I have a script that ssh's to some servers. Sometimes an unexpected problem causes ssh to hang indefinitely. I want to avoid this by killing ssh if it runs too long.
I'm also using a wrapper function for input redirection. I need to force a tty with the -t flag to make a process on the server happy.
function _redirect {
if [ "$DEBUG" -eq 0 ]; then
$* 1> /dev/null 2>&1
else
$*
fi
return $?
exit
}
SSH_CMD="ssh -t -o BatchMode=yes -l robot"
SERVER="192.168.1.2"
ssh_script=$(cat <<EOF
sudo flock -w 60 -n /path/to/lock -c /path/to/some_golang_binary
EOF
)
_redirect timeout 1m $SSH_CMD $SERVER "($ssh_script)"

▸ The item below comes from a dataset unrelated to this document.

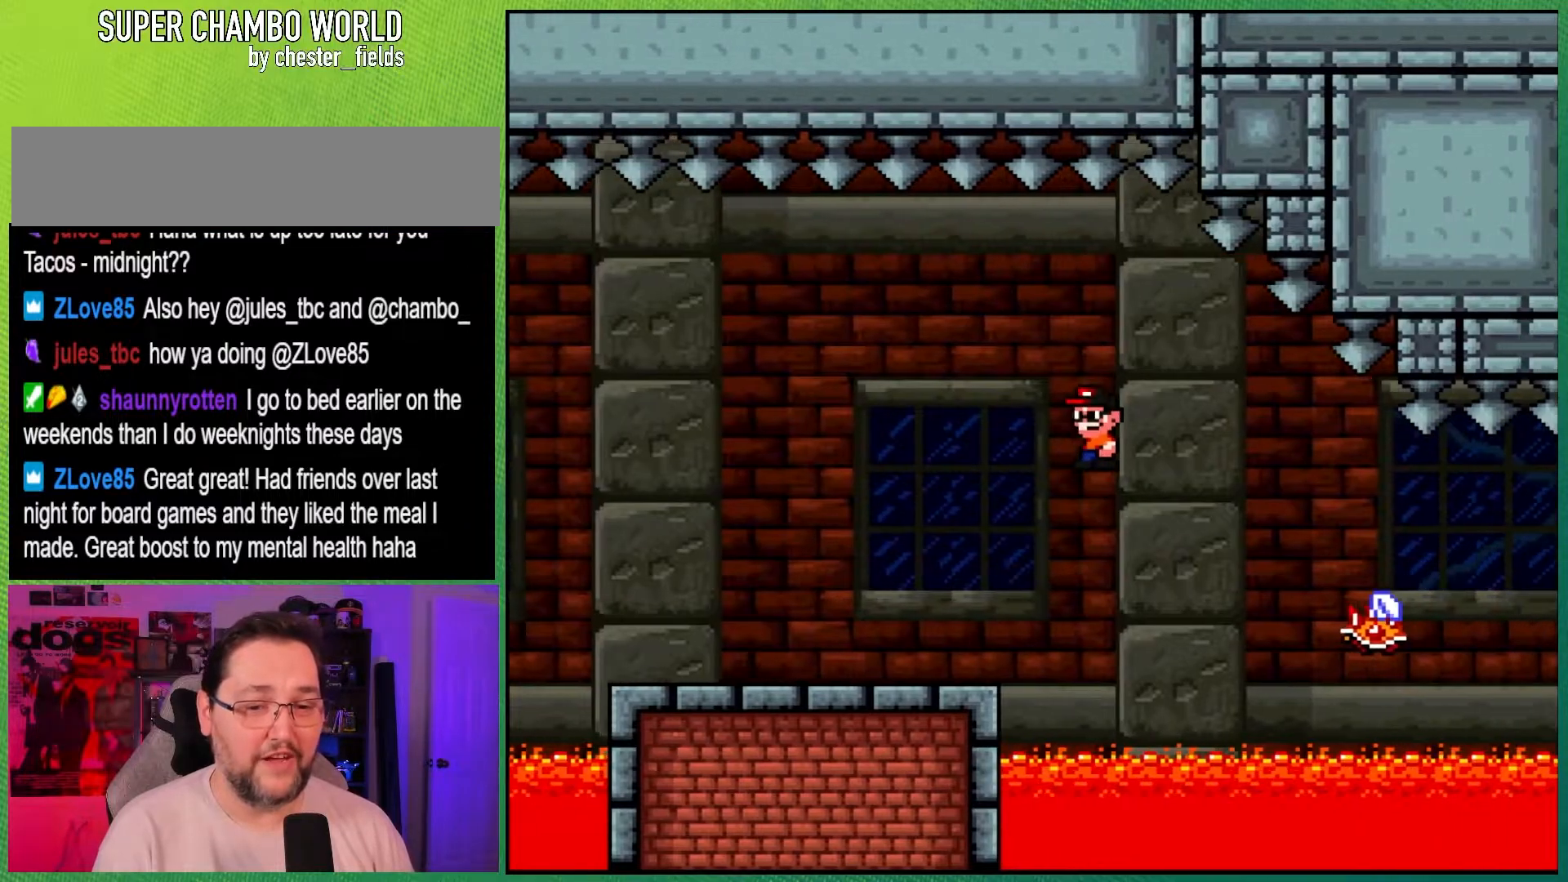
{"buttons": ["A", "X", "DPAD_RIGHT"], "events": [[117, "A", "up"], [450, "A", "down"]]}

The result is a timeout with this message printed:
tcsetattr: Interrupted system call
The expected result is either the output of the remote shell command, or a timeout and proper exit code.
when I type
timeout 1m ssh -t -o BatchMode=yes -o -l robot 192.168.1.2 \
"(sudo sudo flock -w 60 -n /path/to/lock -c /path/to/some_golang_binary)" \
1> /dev/null
I get the expected result.
I suspect these two things:
1)The interaction between GNU timeout and ssh is causing the tcsetattr system call to take a very long time (or hang), then timeout sends a SIGTERM to interrupt it and it prints that message. There is no other output because this call is one of the first things done. I wonder if timeout launches ssh in a child process that cannot have a terminal, then uses its main process to count time and kill its child.
I looked here for the reasons this call can fail.
2) _redirect needs a different one of $@, $*, "$@", "$*" etc. Some bad escaping/param munging breaks the arguments to timeout which causes this tcsetattr error. Trying various combinations of this has not yet solved the problem.